Mon rêve de voler m'a mené vers les livres et l'éducation. J'ai étudié très dur parce que je savais que la connaissance était la clé pour déverrouiller le ciel. Je suis allé à l'université pour étudier la physique, puis j'ai poursuivi avec l'ingénierie aérospatiale. C'était un travail difficile, qui demandait de longues heures et beaucoup de concentration, mais ma passion pour le vol me poussait à continuer. Mon plus grand rêve à l'époque était de devenir pilote de chasse dans l'armée de l'air indienne. J'ai failli y arriver, mais j'ai manqué ma chance de très peu. J'étais très déçu, mais je n'ai pas laissé ce revers m'arrêter. Je me suis souvenu que lorsqu'une porte se ferme, une autre s'ouvre. Peu de temps après, en 1960, j'ai rejoint l'Organisation de recherche et de développement pour la défense (DRDO) en tant que scientifique. Plus tard, en 1969, j'ai rejoint l'Organisation indienne de recherche spatiale (ISRO). Là, mon rêve de voler a pris une nouvelle forme. Au lieu de piloter un avion, j'allais aider l'Inde à envoyer des fusées et des satellites dans les étoiles.

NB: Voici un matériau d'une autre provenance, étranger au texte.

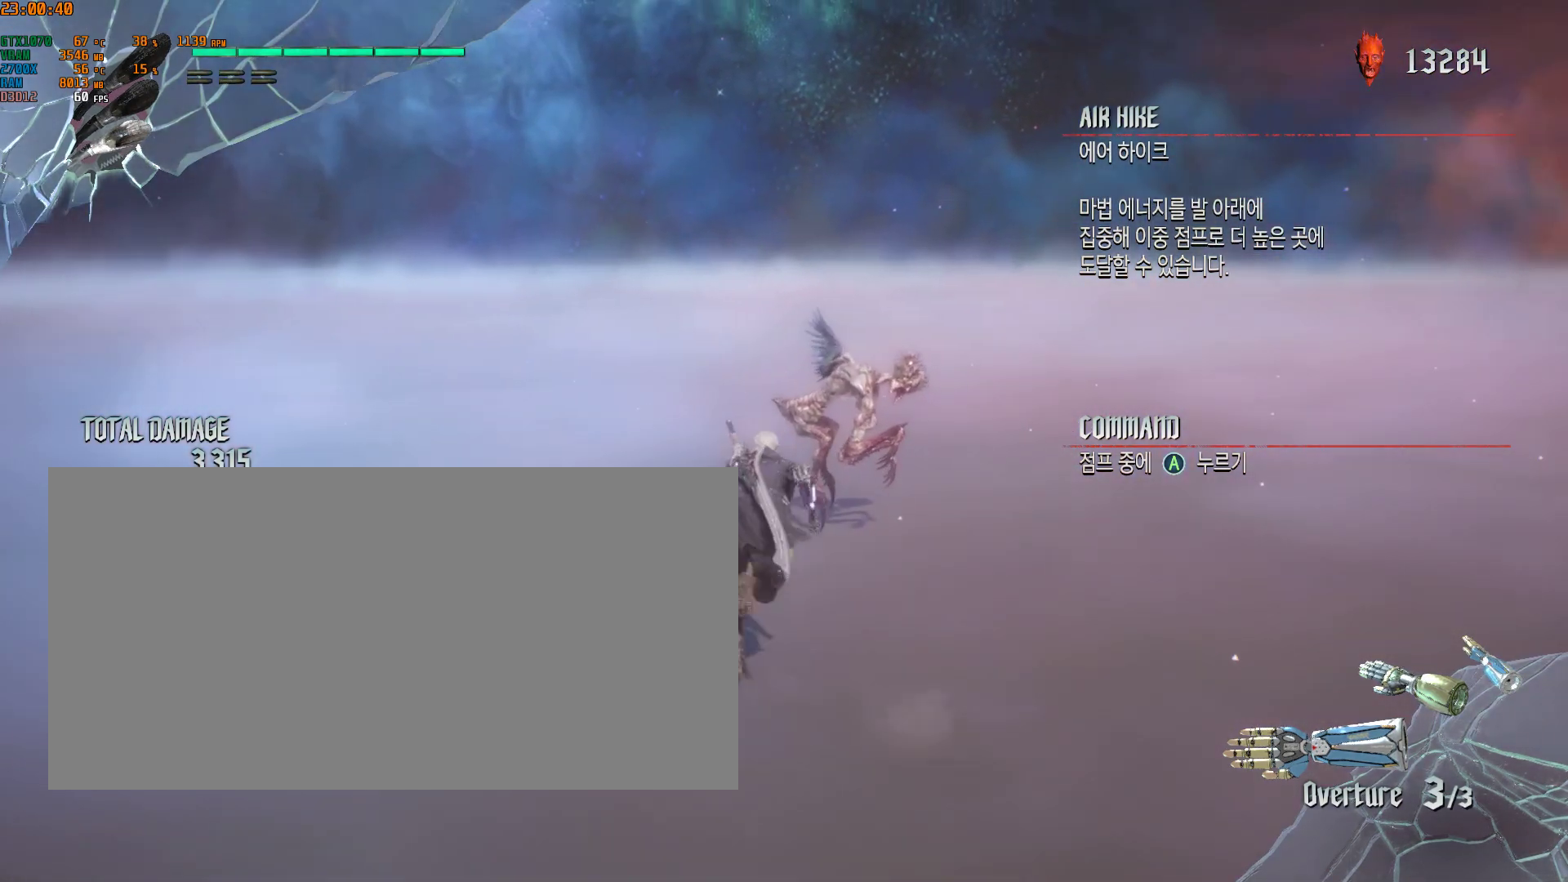
{"buttons": [], "left_stick": "center", "events": [[317, "left_stick", "up-left"], [450, "left_stick", "center"]]}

À l'ISRO, j'ai eu l'incroyable opportunité de diriger une équipe très spéciale. Notre mission était de construire le tout premier lanceur de satellite de l'Inde. Nous l'avons appelé SLV-III. Après des années de travail acharné, de défis et de quelques échecs, notre grand jour est enfin arrivé en 1980. J'ai regardé avec une immense fierté notre fusée, le SLV-III, s'élever dans le ciel, transportant un satellite en orbite. C'était un moment historique pour mon pays, et pour moi, c'était la réalisation d'un rêve d'enfant. Mon travail sur les fusées et les missiles m'a valu un surnom : "l'Homme-Missile de l'Inde". Des années plus tard, en 2002, j'ai reçu le plus grand honneur de ma vie. On m'a demandé de devenir le 11ème président de l'Inde. C'était une grande surprise ! En tant que président, je ne voulais pas être distant. Je voulais être un "Président du Peuple". J'ai particulièrement aimé rencontrer des enfants et des étudiants à travers le pays pour leur parler de l'importance des rêves et du travail acharné.
Après la fin de mon mandat de président en 2007, je suis retourné à ce que j'aimais le plus : l'enseignement. Pour moi, être dans une salle de classe, partager des connaissances et interagir avec de jeunes esprits curieux était la plus grande des joies. Je croyais fermement que les jeunes sont la clé de l'avenir d'une nation. Je les ai encouragés à rêver, car les rêves se transforment en pensées, et les pensées mènent à l'action. Ma vie s'est terminée le 27 juillet 2015, alors que je faisais ce que j'aimais le plus : donner une conférence à des étudiants. J'ai vécu jusqu'à l'âge de 83 ans. On se souvient de moi comme d'un scientifique, d'un président et, surtout, d'un enseignant. Mon message pour vous est simple : n'arrêtez jamais de rêver, n'arrêtez jamais d'apprendre, et utilisez vos connaissances pour allumer une lumière dans le monde.